— DOMANDE —
A. Riscrivi in forma più breve il paragrafo del brano sul prezzo unitario che inizia con "L’articolo 14 precisa che", mantenendo i fatti principali.
B. Aggiorna il brano sul prezzo unitario: riscrivi la parte da "Questo prezzo altro" fino a "di prodotto sgocciolato." compreso, mettendo "liquido di conservazione" al posto di "liquido di governo".

— BRANO DI LETTURA —
----

La materia in questione è disciplinata dal decreto legislativo 206/2005 e successive modifiche.
L’articolo 14 precisa che, al fine di consentire al consumatore di poter rapportare i prezzi di vendita dei prodotti, i venditori al dettaglio devono indicare, sui prodotti offerti ed esposti, oltre al prezzo di vendita con le modalità stabilite dal decreto legislativo 114/1998, anche il prezzo per unità di misura, detto anche prezzo unitario.
Questo prezzo altro non è che il prezzo per 1 kg o 1 litro di prodotto. Sono ammessi, inoltre, i multipli e sottomultipli decimali dell’unità di misura. Per un prodotto da 1 kg, ad esempio, il sottomultiplo decimale è 100 g, mentre il multiplo è 10 kh.
Sono anche previste le seguenti deroghe:
· non è richiesta l’indicazione del prezzo per unità di misura se il suo valore è uguale al prezzo di vendita;
· i prodotti venduti sfusi riportano solo il prezzo per unità di misura;
· per i prodotti immersi in un liquido di governo il prezzo per unità di misura va calcolato sulla quantità di prodotto sgocciolato.

----

— DATI FORNITI —
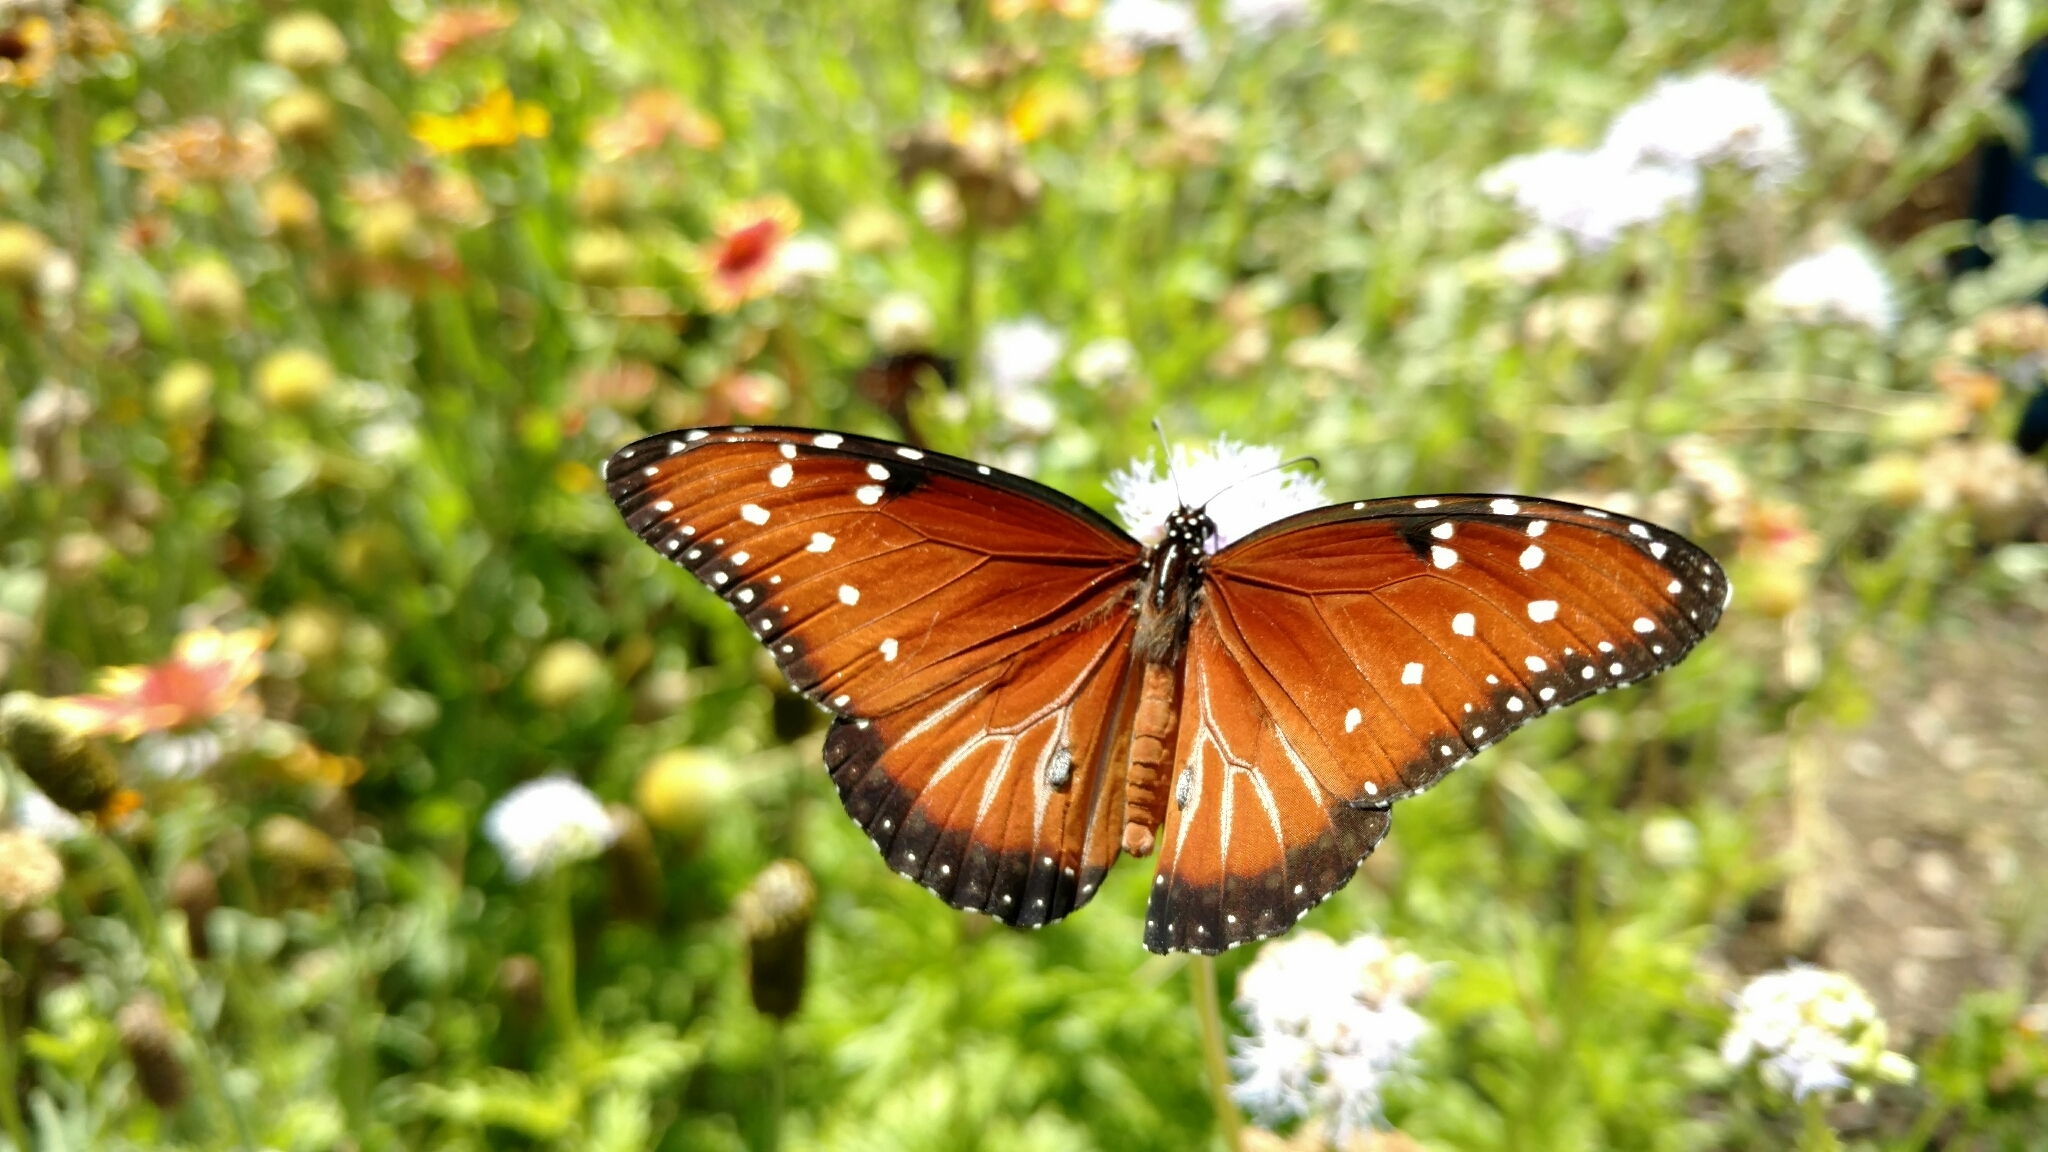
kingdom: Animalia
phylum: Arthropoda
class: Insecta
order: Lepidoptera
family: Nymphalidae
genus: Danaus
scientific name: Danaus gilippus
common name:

----

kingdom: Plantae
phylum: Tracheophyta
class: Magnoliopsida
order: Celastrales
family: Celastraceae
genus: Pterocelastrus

----

— RISPOSTE PER PUNTO —
A. Per l’articolo 14, i venditori al dettaglio devono indicare sui prodotti offerti ed esposti il prezzo di vendita, secondo il decreto legislativo 114/1998, e anche il prezzo per unità di misura (prezzo unitario). Così il consumatore può confrontare i prezzi.

B.
Questo prezzo altro non è che il prezzo per 1 kg o 1 litro di prodotto. Sono ammessi, inoltre, i multipli e sottomultipli decimali dell’unità di misura. Per un prodotto da 1 kg, ad esempio, il sottomultiplo decimale è 100 g, mentre il multiplo è 10 kh.
Sono anche previste le seguenti deroghe:
· non è richiesta l’indicazione del prezzo per unità di misura se il suo valore è uguale al prezzo di vendita;
· i prodotti venduti sfusi riportano solo il prezzo per unità di misura;
· per i prodotti immersi in un liquido di conservazione il prezzo per unità di misura va calcolato sulla quantità di prodotto sgocciolato.